Schaeffer, who has deep roots in the community, is on temporary loan to the state’s contact-tracing collaborative and will later return to her job, helping patients understand and follow their prescribed treatments at the Brockton Neighborhood Health Center.
The collaborative said most client requests are for food, medicine, masks and cleaning supplies. COVID-19 patients who are out of work for weeks or who don’t have salaried jobs may need help applying for unemployment or help with rental assistance — available to qualified Massachusetts residents.
Care resource coordinators even connect people with legal support when they need it. An older woman employed in the laundry room at a nursing home was told she wouldn’t be paid while out sick. Schaeffer got in touch with the Community Tracing Collaborative’s attorney, who reminded the company that paid sick leave is required of most employers during the pandemic.
“So, now, everything’s in place. She started getting paid,” Schaeffer said.
There are glitches as the care resource coordinators try to support people isolating at home. Some workers who are undocumented return to work because they fear losing their jobs. When the local food bank runs out, Schaeffer has had to scramble to find a local grocer to help. The free canned goods or vegetables can be like foreign cuisine for Schaeffer’s clients, some of whom are from Cape Verde and Peru. In those cases, she can reach out to a nutritionist and set up a cooking lesson via conference call.
“I love the three-way calls,” she said, beaming.
Schaeffer and other care resource coordinators have responded to more than 10,500 requests for help so far through Massachusetts’ contact-tracing program. Demand is likely greater in cities such as Brockton, with higher infection rates than most of the state and a 28.7% lower median household income.
Massachusetts has carved out care resource coordination as a separate job in this project. But the role is not new. Local health departments routinely include what might be called support or wrap-around services when tracing contacts. With cases of tuberculosis, for example, a public health worker might make sure patients have a doctor, get to frequent appointments and have their medications.
“You can’t have one without the other,” said Sigalle Reiss, president of the Massachusetts Health Officers Association.
Partners in Health’s Welch, who is advising other states on contact tracing, said the importance of having someone assist with food and rent while residents isolate isn’t getting enough attention.
“I don’t see that as a universal approach with other contact-tracing programs across the U.S.,” he said.
Some contact-tracing programs that schools, employers or states have erected during the pandemic cover only the basics.
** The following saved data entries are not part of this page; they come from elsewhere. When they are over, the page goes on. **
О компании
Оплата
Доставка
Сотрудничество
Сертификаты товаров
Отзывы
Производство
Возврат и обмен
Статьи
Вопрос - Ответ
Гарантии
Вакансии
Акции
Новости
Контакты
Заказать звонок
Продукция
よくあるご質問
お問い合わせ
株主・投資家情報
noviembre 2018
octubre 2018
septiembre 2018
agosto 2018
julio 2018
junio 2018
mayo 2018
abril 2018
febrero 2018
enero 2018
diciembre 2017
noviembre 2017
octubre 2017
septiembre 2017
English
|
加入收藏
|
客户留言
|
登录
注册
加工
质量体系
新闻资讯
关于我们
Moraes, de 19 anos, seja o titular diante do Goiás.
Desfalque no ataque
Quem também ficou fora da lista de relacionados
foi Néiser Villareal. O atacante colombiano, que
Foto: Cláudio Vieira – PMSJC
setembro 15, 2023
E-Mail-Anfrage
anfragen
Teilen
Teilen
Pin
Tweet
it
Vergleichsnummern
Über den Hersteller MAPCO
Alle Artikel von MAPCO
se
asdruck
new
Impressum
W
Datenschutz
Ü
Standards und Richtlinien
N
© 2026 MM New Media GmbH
“They’re focused on: Get your positive case, find the contacts, read the script, period, the end,” said Adriane Casalotti, chief of government and public affairs at the National Association of City and County Health Officials. “And that’s really not how people’s lives work.”
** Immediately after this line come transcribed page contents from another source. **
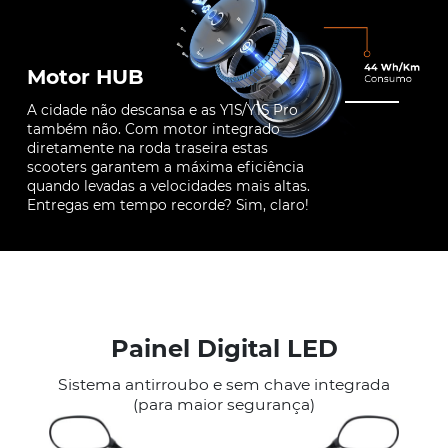
Motor HUB
A cidade não descansa e as Y1S/Y1S Pro
também não. Com motor integrado
diretamente na roda traseira estas
scooters garantem a máxima eficiência
quando levadas a velocidades mais altas.
Entregas em tempo recorde? Sim, claro!
Painel Digital LED
Sistema antirroubo e sem chave integrada
(para maior segurança)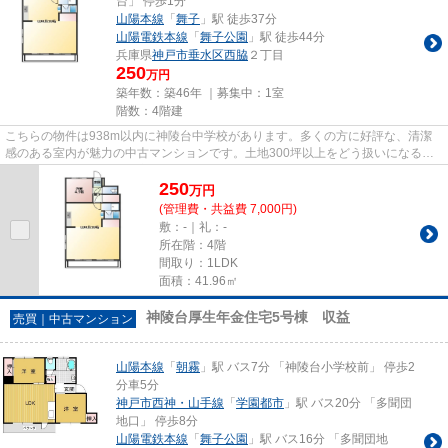
台」 停歩1分
山陽本線
「
舞子
」駅 徒歩37分
山陽電鉄本線
「
舞子公園
」駅 徒歩44分
兵庫県
神戸市垂水区
西脇
２丁目
250
万円
築年数：築46年 ｜募集中：
1室
階数：4階建
こちらの物件は938m以内に神陵台中学校があります。多くの方に好評な、清潔
感のある室内が魅力の中古マンションです。土地300坪以上をどう扱いになるか
もあなた次第です。不動産情報を...
250
万
円
(管理費・共益費 7,000円)
敷：-｜礼：-
所在階：4階
間取り：1LDK
面積：41.96㎡
神陵台厚生年金住宅5号棟 収益
売買｜中古マンション
山陽本線
「
朝霧
」駅 バス7分 「神陵台小学校前」 停歩2
分車5分
神戸市西神・山手線
「
学園都市
」駅 バス20分 「多聞団
地口」 停歩8分
山陽電鉄本線
「
舞子公園
」駅 バス16分 「多聞団地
Casalotti acknowledged that the support role — and services for people isolating or in quarantine — adds to the cost of contact tracing. She urges more federal funding to help with this expense as well as a federal extension of the paid sick time requirement, and more money for food banks so that people exposed to the coronavirus can make sure they don’t give it to anyone else.
“Individuals’ lives can be messy and complicated, so helping them to be able to drop everything and keep us all safe — we can help them through the challenges they might have,” Casalotti said.